Некоторое время Наташа смотрела ему вслед, затем, как будто перешагнув через что-то, устремилась за Чудиновым и быстро нагнала его:
— Извините меня… Я не знала, что это вы сами…
Чудинов остановился, покосился на неё через плечо:
— А я тоже не знал, что именно в этих местах проживает такая лыжница. Я вас ещё в Москве видел.
— Ой, не вспоминайте лучше!
— Почему? — с внезапным порывом, совершенно его преобразившим, заговорил он вдруг, вплотную подойдя к ней. — Слушайте, Скуратова, наделила вас природа щедро, не поскупилась. А вы думаете так и прожить на всём готовеньком, от роду отпущенном? Техники у вас ни на грош. Если бы я только не бросил это дело, то я бы из вас такую лыжницу сделал!
— А я ведь тоже навсегда с лыжни сошла, так что не трудитесь.
— И не собираюсь. Я это дело сам решительно оставил.
— Ну, вот и хорошо, — сказала Наташа, сердито подтянув кончики бровей к вискам, — по крайней мере, нечего спорить.
Чудинов молчал, невольно залюбовавшись ею. Очень ему нравилась эта упрямая, сердитая, большеглазая…
В Наташе была та цветущая чистота, которая столь свойственна девушкам, работающим в детских садах или яслях, чистота безукоризненная, какая-то невозможно отмытая, победительная. Но в ней не было глянцево-молочной тугощекости, чуточку снулой сытости, которая иногда появляется у таких девушек. Нет, она выглядела тренированной, её девическая свежесть была силой и энергией, и во всём сказывался характер твёрдый и своенравный.
Сердясь на самого себя, Чудинов вдруг решительно сказал:
— Слушайте, Скуратова… а вы хотели бы победить Алису Бабурину, чемпионку?
— Да, победишь её! — Наташа покачала головой. — И вообще, я же вам сказала.
Глядя ей прямо в глаза, со странной убеждённостью он медленно проговорил:
— Скуратова, если вы по-настоящему захотите, вы победите её в следующем же сезоне. Это я вам говорю, заслуженный мастер спорта Чудинов, в конце концов, если уж на то пошло. — Он окончательно рассердился на себя. — Словом, если серьёзно желаете заниматься, ладно! Буду вас тренировать, бог с вами…
— Я вас об этом, кажется, не прошу, — обиделась Наташа.
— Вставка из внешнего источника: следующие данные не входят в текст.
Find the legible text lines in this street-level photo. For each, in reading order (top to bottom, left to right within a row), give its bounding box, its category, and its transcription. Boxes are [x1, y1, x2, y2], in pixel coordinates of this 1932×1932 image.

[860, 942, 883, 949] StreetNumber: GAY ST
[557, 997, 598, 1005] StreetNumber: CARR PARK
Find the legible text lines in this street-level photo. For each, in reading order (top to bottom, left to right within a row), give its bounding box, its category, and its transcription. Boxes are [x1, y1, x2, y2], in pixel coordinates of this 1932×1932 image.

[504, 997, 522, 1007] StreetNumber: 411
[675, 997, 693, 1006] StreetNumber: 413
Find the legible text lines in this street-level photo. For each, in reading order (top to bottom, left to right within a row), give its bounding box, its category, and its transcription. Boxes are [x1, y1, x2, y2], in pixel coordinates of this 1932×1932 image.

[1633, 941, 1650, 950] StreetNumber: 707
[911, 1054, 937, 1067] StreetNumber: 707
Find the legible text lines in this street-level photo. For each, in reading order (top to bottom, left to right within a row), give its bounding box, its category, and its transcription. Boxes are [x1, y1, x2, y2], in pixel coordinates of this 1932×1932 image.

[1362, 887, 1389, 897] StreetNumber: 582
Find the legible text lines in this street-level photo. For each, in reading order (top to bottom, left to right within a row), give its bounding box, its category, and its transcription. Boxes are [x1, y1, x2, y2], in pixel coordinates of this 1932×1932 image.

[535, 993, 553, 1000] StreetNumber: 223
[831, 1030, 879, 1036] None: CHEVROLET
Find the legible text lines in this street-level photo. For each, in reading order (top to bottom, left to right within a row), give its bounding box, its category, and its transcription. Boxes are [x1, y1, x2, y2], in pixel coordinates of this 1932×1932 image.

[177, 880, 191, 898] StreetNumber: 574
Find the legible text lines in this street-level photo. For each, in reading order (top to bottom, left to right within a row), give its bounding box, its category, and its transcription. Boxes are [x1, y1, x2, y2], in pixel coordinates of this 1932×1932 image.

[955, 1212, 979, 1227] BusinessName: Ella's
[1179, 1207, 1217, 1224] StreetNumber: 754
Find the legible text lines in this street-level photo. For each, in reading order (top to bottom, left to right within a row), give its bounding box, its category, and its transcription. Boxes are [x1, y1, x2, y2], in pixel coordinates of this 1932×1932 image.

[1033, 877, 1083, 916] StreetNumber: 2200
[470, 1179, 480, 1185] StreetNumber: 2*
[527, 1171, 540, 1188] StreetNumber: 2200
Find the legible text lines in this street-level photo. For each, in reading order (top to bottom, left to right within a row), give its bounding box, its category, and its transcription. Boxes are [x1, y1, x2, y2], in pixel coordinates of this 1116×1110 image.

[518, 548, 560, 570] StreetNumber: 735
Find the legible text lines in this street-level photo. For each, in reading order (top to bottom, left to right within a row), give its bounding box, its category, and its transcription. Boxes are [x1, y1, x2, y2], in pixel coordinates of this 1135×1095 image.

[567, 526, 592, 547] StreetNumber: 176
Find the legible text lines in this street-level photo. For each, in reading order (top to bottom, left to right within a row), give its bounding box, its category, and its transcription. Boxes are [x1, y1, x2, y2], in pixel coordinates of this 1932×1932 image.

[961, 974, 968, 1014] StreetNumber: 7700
— А я это не для вас делаю, извольте знать.
— А для кого же? Для Алисы Бабуриной?
Чудинов даже отвернулся от неё:
— Сказал бы я вам, Скуратова! Э, да что там! Хочу я, Наташа, последний раз попробовать. Может, мне всё-таки удастся воспитать для нашей страны действительно классную лыжницу, чтобы на мировую лыжню её вывести, чтобы всем этим норвежкам, финкам, австрийкам она спину показала на лыжне. Вот ради чего я с вами тут разговор веду.
Наташа стояла, опустив голову. Очень тихо сказала она:
— Ничего из меня не выйдет.
— А я говорю вам — выйдет. Довольно тут вам вокруг да около дома крутиться, царевну-затворницу изображать с вашими гномиками.
— Это что ещё за гномики? Вы знаете, что для меня эти ребята?